ENTRIES PROVIDED:
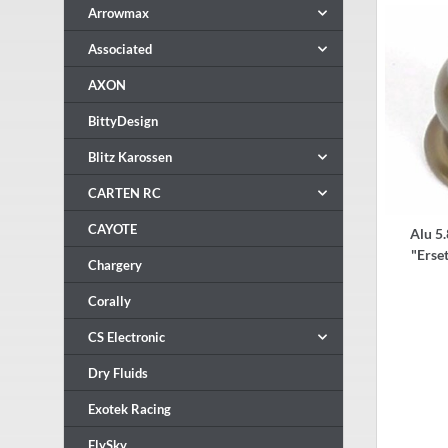
Arrowmax
Associated
AXON
BittyDesign
Blitz Karossen
CARTEN RC
CAYOTE
Alu 5
"Erse
Chargery
Corally
CS Electronic
Dry Fluids
Exotek Racing
FlySky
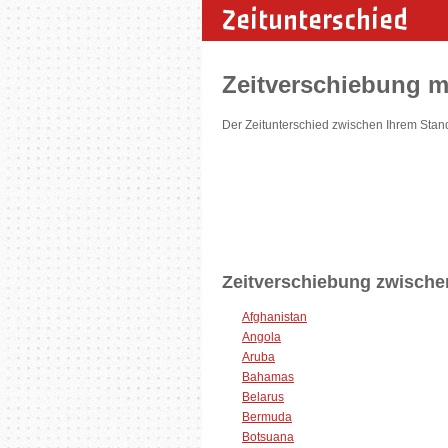
Zeitunterschied
Zeitverschiebung mi
Der Zeitunterschied zwischen Ihrem Stand
Zeitverschiebung zwischen
Afghanistan
Angola
Aruba
Bahamas
Belarus
Bermuda
Botsuana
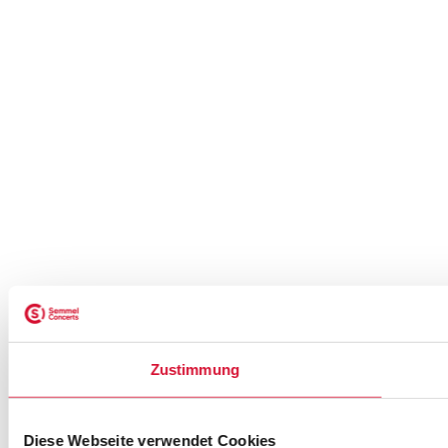
Zustimmung
Diese Webseite verwendet Cookies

WHAT THE EXERCISE ASKS:
Every line of the entries above that includes "zwischen" should be copied.

RESPONSE BELOW:
Der Zeitunterschied zwischen Ihrem Stand
Zeitverschiebung zwischen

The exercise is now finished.